A. Sure. Well, basically what has happened to
me and what, I know that it happens quite often to a lot of people, is that I
was charged very a large sum of money for roaming fees when I went away for a
week to the United States last year and I basically, I mean, you know, I've used
my phone a certain way, I knew that I was going to, you know, get charged a
little bit but when I received my bill, it was, I was extremely shocked to see,
you know, the actual, the bill that I was expected to pay. And this is why,
when I heard from Bruce approached me about this, that's why I immediately came
forward because it was, I think a lot of people basically have this situation
happening to them every month. So that's why I'm here.
[112] In addition, the appellant’s testimony
indicates that she has a clear understanding of wireless services and
international roaming data. She understands too that in order to succeed, she
will have to establish the cost of roaming services and is prepared to join
counsel in making efforts to obtain this information.
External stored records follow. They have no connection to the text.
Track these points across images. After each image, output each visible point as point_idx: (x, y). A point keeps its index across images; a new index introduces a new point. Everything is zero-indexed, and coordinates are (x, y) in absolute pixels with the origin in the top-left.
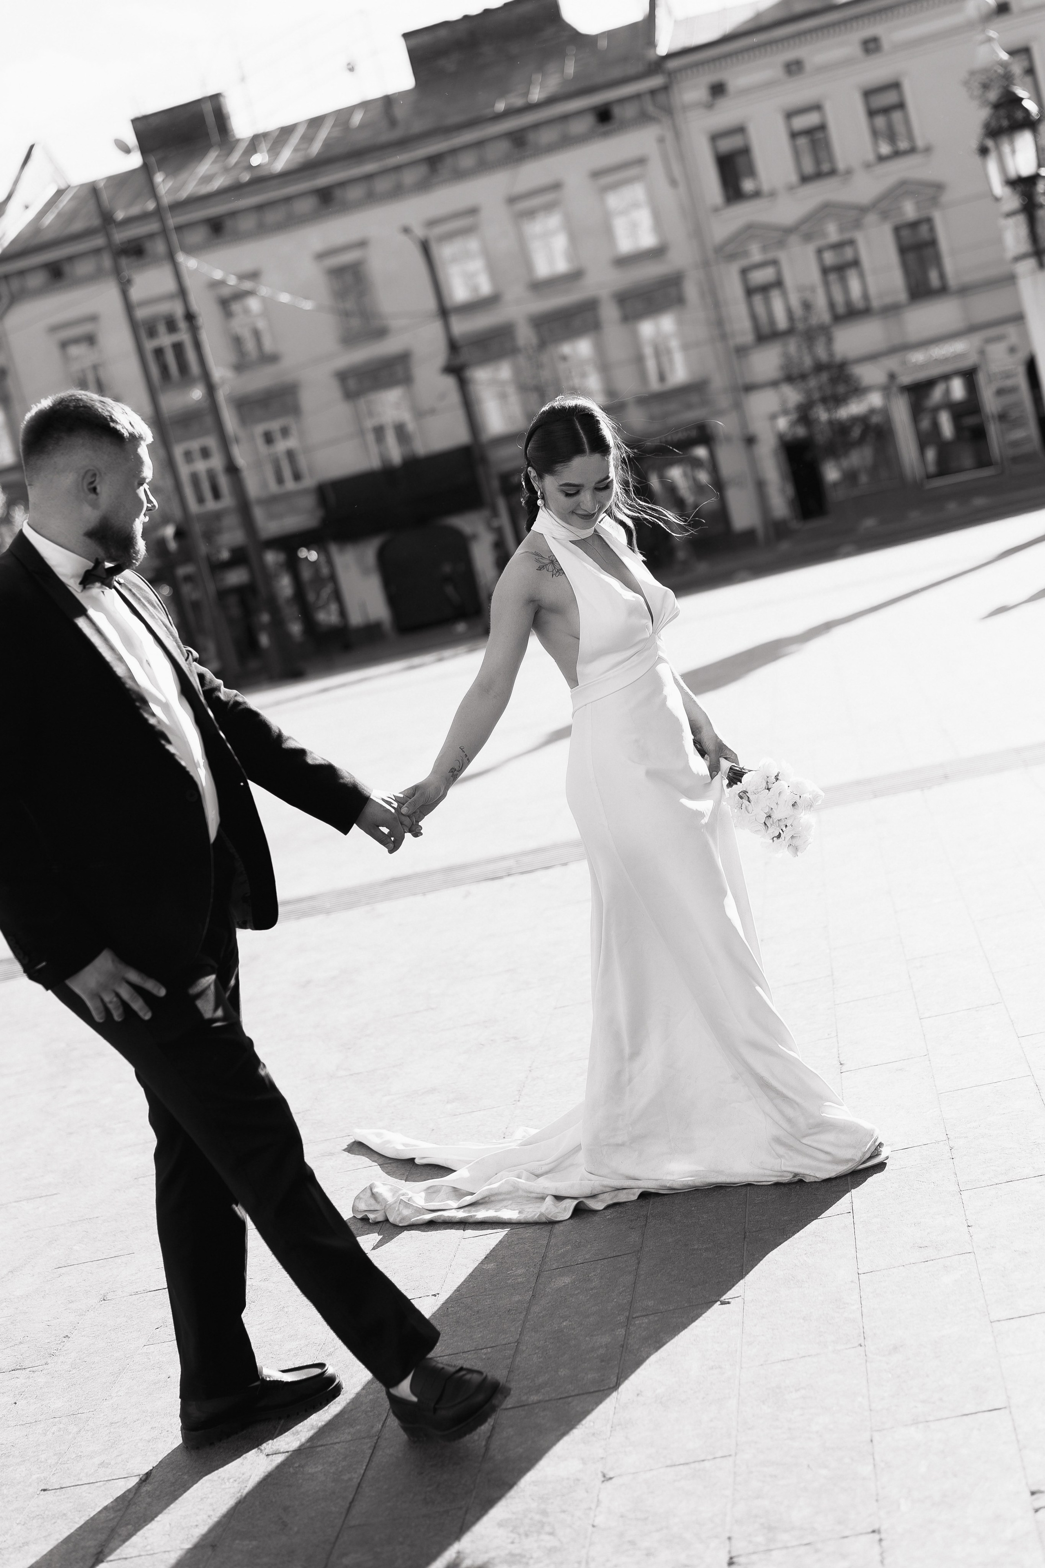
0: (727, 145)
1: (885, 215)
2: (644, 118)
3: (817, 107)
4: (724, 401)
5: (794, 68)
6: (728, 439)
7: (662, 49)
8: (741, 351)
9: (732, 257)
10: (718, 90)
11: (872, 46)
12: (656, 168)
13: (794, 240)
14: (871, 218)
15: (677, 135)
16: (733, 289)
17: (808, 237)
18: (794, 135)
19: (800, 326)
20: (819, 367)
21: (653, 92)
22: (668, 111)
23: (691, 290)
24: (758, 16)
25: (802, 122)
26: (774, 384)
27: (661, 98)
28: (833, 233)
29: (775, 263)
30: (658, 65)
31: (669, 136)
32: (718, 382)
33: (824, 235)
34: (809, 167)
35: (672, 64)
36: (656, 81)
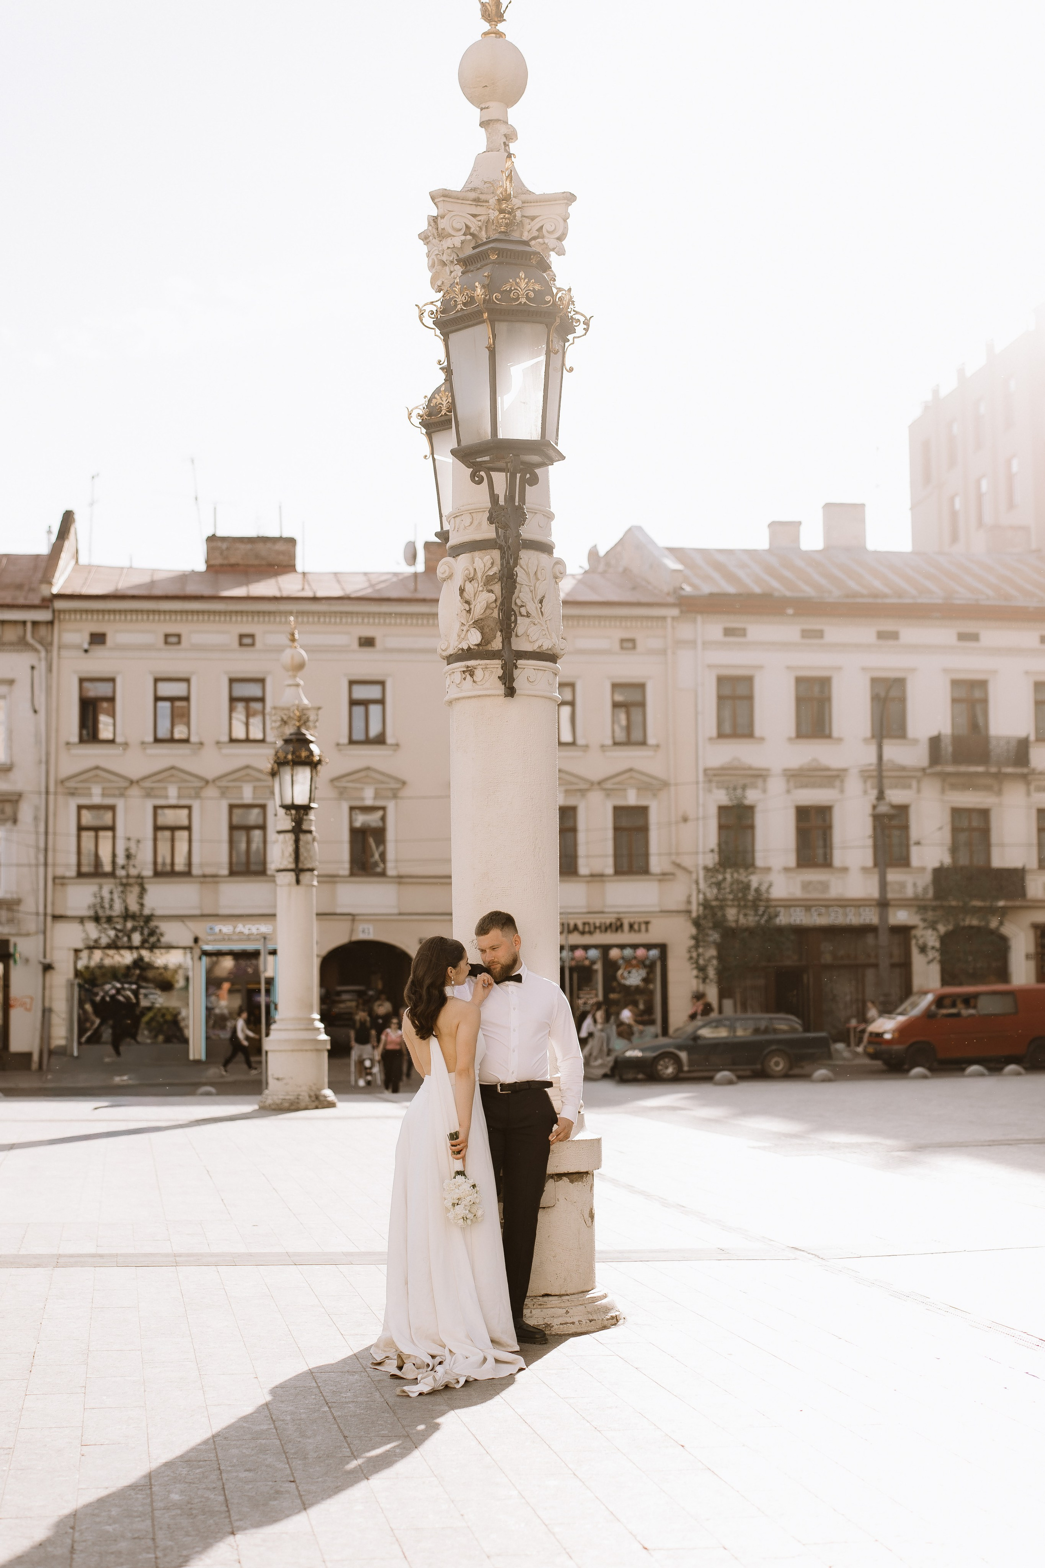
0: (96, 690)
1: (224, 792)
2: (22, 644)
3: (185, 680)
4: (31, 924)
5: (172, 640)
6: (26, 961)
7: (55, 590)
8: (60, 881)
9: (72, 794)
10: (98, 639)
11: (247, 640)
12: (22, 691)
13: (135, 791)
14: (211, 792)
15: (50, 669)
16: (67, 823)
17: (149, 794)
18: (157, 699)
19: (121, 873)
20: (127, 915)
21: (35, 623)
22: (47, 646)
23: (26, 812)
24: (152, 584)
25: (166, 689)
26: (82, 920)
27: (43, 631)
28: (172, 795)
29: (112, 808)
30: (48, 602)
31: (42, 667)
32: (30, 905)
33: (165, 795)
34: (164, 730)
35: (59, 605)
36: (43, 616)
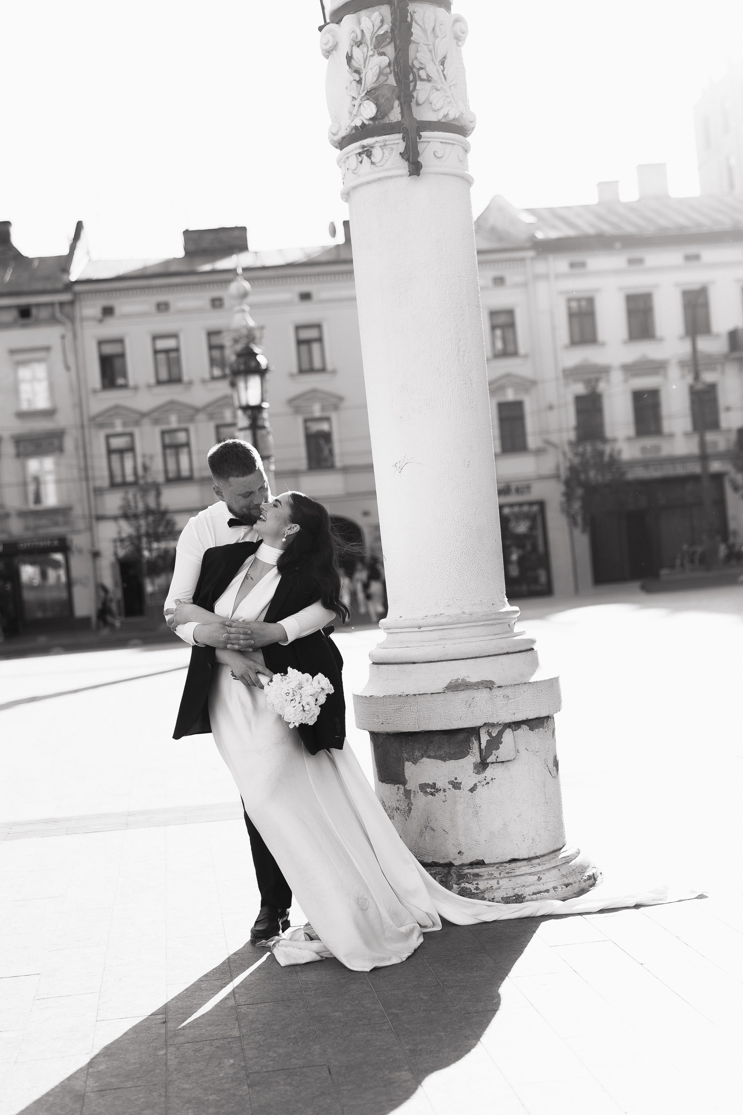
0: (109, 349)
1: (211, 417)
2: (53, 320)
3: (175, 336)
4: (81, 524)
5: (163, 307)
6: (80, 551)
7: (73, 277)
8: (98, 491)
9: (101, 426)
10: (108, 311)
11: (217, 303)
12: (57, 354)
13: (146, 421)
14: (201, 417)
15: (75, 336)
16: (99, 448)
17: (156, 422)
18: (156, 352)
19: (141, 482)
20: (148, 512)
21: (62, 304)
22: (72, 319)
23: (69, 443)
24: (145, 268)
25: (162, 344)
26: (115, 518)
27: (67, 309)
28: (173, 422)
29: (131, 435)
30: (69, 286)
31: (69, 336)
32: (79, 510)
33: (168, 422)
34: (164, 375)
35: (78, 288)
36: (66, 297)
[113] In my respectful view, the judge failed to
apply the liberal standard called for by the Supreme Court, both by
misapprehending the consequences of counsel’s initiatives and by requiring a
level of understanding of the claim that is too harsh for a consumer class
action. This is not an instance in which the adequacy of the representative is
compromised in a manner that, to revert to the Infineon standard quoted above, “could not possibly proceed fairly”. Indeed, neither the judge nor the
respondents in their arguments on appeal advance any serious suggestion that
the fairness of the class action was threatened by the recognition of the
appellant as class representative. Moreover, if ever the appellant were
considered to no longer be in a position to represent the class members
properly, the law provides a mechanism whereby she could be replaced by another
member of the class at a later stage in the proceedings.
Finally,
Justice Kasirer addressed a point raised by Respondents counsel regarding the
impact that the decision of the Supreme Court in Marcotte on the issue of interest might have on whether a representative
is considered adequate:
[115] As a final point, counsel for the
respondents argued that given the change in the law relating to standing since Marcotte, the rules on adequate
representation in article 1003(d) should be more strictly enforced. In service
of this argument, they point to dicta
in the judgment of this Court in Marcotte
where Dalphond, J.A. suggested that article 1003(d) stood as a protection
against unmanageable or unfounded class actions against unconnected defendants.
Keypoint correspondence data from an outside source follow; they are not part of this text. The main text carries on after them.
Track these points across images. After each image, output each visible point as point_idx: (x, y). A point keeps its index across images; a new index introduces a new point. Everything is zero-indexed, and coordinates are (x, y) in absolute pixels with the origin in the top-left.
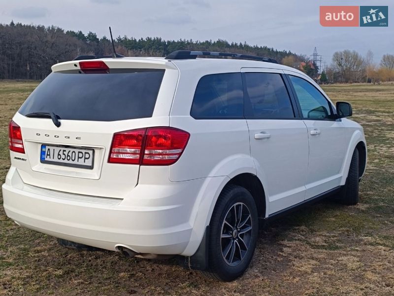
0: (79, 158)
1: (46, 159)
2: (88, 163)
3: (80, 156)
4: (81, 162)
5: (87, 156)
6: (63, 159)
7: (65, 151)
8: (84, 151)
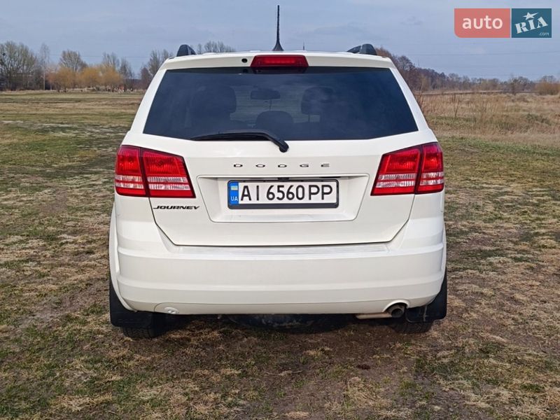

Indeed, one might argue that the adequacy of representation, as well as the common
question requirement, might prove to be especially important on the facts of a
given case where there are members of the class who, unlike the representative,
have no direct cause of action against one or another defendant. But a new
reading of articles 1003(a) and 1003(d) C.C.P. cannot be proposed in a manner
that would revive the standing debate that Marcotte
has put to rest. It might also be recalled in this context that Quebec does not
have a typicality test for the representative, and that article 1003(d) should
not be interpreted to create one. What is important, in the present case,
is that the appellant plainly understood the allegation that, like her,
consumers with other service providers paid for that service at unfair rates.
And as we shall see in the next section, the common question requirement was
met for all members of the class, including those with Telus or Bell contracts.